I’ve been thinking about mission statements lately because they set the intention for a nonprofit organization. They are the simplest but most powerful tool you have in communicating your case to supporters. Your mission statement clarifies the reason for the organization’s existence and provides the foundation for all of its activities.

When talking with organizations about developing their mission, I sometimes hear that they are working toward a specific goal and they want to “be working themselves out of a job.” It comes from a feeling that we should be working to solve a problem once and for all. With our mission statement, we feel the urge to want to say “mission accomplished.” We feel guilty about any thought or perception, particularly in this time of being wary of toxic philanthropy, that we might use our mission to justify the continued employment of our staff or enable their livelihood on the backs of those in need.

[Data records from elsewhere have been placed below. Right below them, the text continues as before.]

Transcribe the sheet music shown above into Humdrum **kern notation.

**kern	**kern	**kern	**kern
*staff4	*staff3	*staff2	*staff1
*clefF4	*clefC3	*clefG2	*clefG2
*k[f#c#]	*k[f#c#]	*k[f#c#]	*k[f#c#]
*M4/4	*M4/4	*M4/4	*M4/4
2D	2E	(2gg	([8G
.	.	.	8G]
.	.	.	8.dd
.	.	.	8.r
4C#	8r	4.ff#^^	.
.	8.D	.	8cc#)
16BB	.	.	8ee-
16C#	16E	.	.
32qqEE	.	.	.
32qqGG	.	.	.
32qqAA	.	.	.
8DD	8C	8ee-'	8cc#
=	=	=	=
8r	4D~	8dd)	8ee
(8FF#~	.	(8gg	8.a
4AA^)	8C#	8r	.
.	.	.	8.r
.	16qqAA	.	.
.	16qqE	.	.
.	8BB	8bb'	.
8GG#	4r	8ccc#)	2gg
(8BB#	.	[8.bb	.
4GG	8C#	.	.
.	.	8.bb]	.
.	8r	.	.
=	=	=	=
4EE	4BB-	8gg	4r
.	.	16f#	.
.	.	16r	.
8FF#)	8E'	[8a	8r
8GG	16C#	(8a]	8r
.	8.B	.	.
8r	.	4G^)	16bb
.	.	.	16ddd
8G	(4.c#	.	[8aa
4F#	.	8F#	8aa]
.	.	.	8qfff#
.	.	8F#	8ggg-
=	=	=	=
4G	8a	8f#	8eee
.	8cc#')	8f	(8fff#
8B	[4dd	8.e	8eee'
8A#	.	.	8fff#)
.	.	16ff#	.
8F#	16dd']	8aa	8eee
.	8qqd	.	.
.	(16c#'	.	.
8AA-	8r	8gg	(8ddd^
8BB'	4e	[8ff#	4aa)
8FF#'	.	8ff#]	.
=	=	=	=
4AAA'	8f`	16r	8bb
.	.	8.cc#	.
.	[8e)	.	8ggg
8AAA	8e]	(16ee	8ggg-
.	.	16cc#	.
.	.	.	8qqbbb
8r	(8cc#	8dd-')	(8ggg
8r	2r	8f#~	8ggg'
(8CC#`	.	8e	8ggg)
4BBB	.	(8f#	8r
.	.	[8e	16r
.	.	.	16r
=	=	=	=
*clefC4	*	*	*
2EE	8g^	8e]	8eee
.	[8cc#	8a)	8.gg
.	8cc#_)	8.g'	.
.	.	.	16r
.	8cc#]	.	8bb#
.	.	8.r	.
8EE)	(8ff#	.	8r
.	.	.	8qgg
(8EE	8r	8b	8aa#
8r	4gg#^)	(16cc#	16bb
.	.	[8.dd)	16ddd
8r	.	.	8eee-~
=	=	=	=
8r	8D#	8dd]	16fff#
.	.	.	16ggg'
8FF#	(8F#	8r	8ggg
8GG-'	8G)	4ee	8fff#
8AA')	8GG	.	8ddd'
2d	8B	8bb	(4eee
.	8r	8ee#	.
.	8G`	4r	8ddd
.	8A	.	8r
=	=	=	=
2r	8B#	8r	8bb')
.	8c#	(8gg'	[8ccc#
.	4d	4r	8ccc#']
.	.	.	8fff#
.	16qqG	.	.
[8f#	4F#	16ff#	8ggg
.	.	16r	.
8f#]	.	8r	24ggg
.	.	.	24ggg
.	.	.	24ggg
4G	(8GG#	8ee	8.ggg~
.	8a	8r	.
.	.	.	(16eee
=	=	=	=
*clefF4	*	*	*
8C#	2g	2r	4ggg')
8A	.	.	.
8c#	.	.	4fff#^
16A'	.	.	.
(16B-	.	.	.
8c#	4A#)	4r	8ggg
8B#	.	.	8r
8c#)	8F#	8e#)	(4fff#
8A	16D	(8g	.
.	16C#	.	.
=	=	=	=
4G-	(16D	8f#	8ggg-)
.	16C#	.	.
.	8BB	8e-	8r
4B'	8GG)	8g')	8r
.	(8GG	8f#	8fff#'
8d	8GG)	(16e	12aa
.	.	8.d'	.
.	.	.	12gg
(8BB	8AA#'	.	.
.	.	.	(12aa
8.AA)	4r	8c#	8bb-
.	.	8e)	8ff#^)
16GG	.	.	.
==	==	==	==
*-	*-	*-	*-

However, the idea of a mission statement that reaches a final goal or an organizational culture of “working yourself out of a job” may allow you to reach one goal, but leaves innumerable other goals that could have been reached off the table. Instead of using your mission statement to set a goal, think of it as your compass to guide your actions.

In the book Work Rules by Laszlo Bock, Google’s former Human Resources lead, Bock shared the reasoning behind their mission statement. Google’s mission is “to organize the world's information and make it universally accessible and useful.” That is a specific yet also open mission statement. To Bock, that is a good thing. From his experience, rather than employees feeling entitled to ongoing employment, this outlook “creates motivation to constantly innovate and push into new areas” that will fulfill the mission.

Yes, nonprofits are different than for profit businesses, but both can be mission driven, and I think the “mission accomplished” mindset is worth rethinking. A mission statement about reaching a goal offers little inspiration. A more empowering mission about an ongoing effort would allow an organization to, as Bock says, “move forward by steering with a compass rather than a speedometer.”

In my work, I’m going to try and leave the goals to strategic plans and start asking how I can turn mission statements into compasses rather than goal lines and in the process inspire even greater accomplishments.